### Aim of the exercise
From the listing that follows, output everything exactly except the pictures.

### Supplied information
================

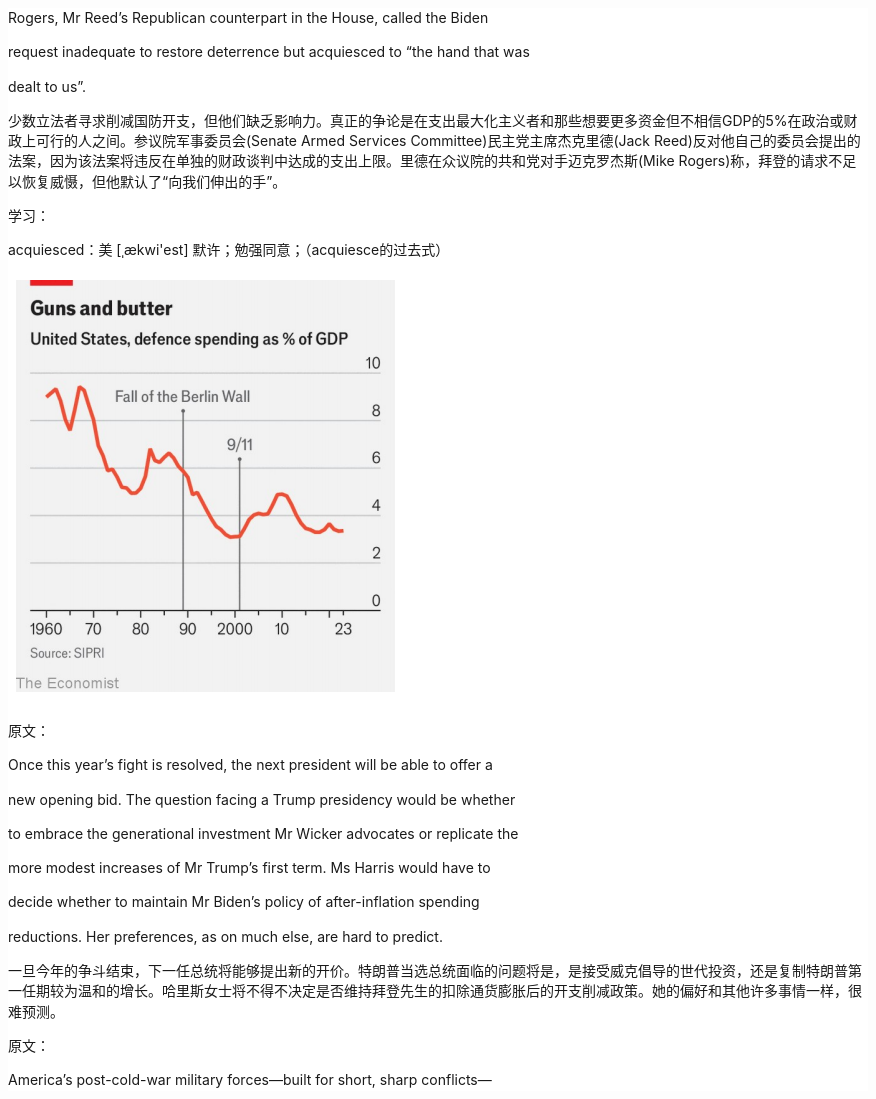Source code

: Rogers, Mr Reed’s Republican counterpart in the House, called the Biden

request inadequate to restore deterrence but acquiesced to “the hand that was

dealt to us”.

少数立法者寻求削减国防开支，但他们缺乏影响力。真正的争论是在支出最大化主义者和那些想要更多资金但不相信GDP的5%在政治或财政上可行的人之间。参议院军事委员会(Senate Armed Services Committee)民主党主席杰克里德(Jack Reed)反对他自己的委员会提出的法案，因为该法案将违反在单独的财政谈判中达成的支出上限。里德在众议院的共和党对手迈克罗杰斯(Mike Rogers)称，拜登的请求不足以恢复威慑，但他默认了“向我们伸出的手”。

学习：

acquiesced：美 [ˌækwi'est] 默许；勉强同意；（acquiesce的过去式）

![image-20241014134323015](./assets/image-20241014134323015.png)

原文：

Once this year’s fight is resolved, the next president will be able to offer a

new opening bid. The question facing a Trump presidency would be whether

to embrace the generational investment Mr Wicker advocates or replicate the

more modest increases of Mr Trump’s first term. Ms Harris would have to

decide whether to maintain Mr Biden’s policy of after-inflation spending

reductions. Her preferences, as on much else, are hard to predict.

一旦今年的争斗结束，下一任总统将能够提出新的开价。特朗普当选总统面临的问题将是，是接受威克倡导的世代投资，还是复制特朗普第一任期较为温和的增长。哈里斯女士将不得不决定是否维持拜登先生的扣除通货膨胀后的开支削减政策。她的偏好和其他许多事情一样，很难预测。

原文：

America’s post-cold-war military forces—built for short, sharp conflicts—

================

### Expected answer
Source code

: Rogers, Mr Reed’s Republican counterpart in the House, called the Biden

request inadequate to restore deterrence but acquiesced to “the hand that was

dealt to us”.

少数立法者寻求削减国防开支，但他们缺乏影响力。真正的争论是在支出最大化主义者和那些想要更多资金但不相信GDP的5%在政治或财政上可行的人之间。参议院军事委员会(Senate Armed Services Committee)民主党主席杰克里德(Jack Reed)反对他自己的委员会提出的法案，因为该法案将违反在单独的财政谈判中达成的支出上限。里德在众议院的共和党对手迈克罗杰斯(Mike Rogers)称，拜登的请求不足以恢复威慑，但他默认了“向我们伸出的手”。

学习：

acquiesced：美 [ˌækwi'est] 默许；勉强同意；（acquiesce的过去式）

![image-20241014134323015](./assets/image-20241014134323015.png)

原文：

Once this year’s fight is resolved, the next president will be able to offer a

new opening bid. The question facing a Trump presidency would be whether

to embrace the generational investment Mr Wicker advocates or replicate the

more modest increases of Mr Trump’s first term. Ms Harris would have to

decide whether to maintain Mr Biden’s policy of after-inflation spending

reductions. Her preferences, as on much else, are hard to predict.

一旦今年的争斗结束，下一任总统将能够提出新的开价。特朗普当选总统面临的问题将是，是接受威克倡导的世代投资，还是复制特朗普第一任期较为温和的增长。哈里斯女士将不得不决定是否维持拜登先生的扣除通货膨胀后的开支削减政策。她的偏好和其他许多事情一样，很难预测。

原文：

America’s post-cold-war military forces—built for short, sharp conflicts—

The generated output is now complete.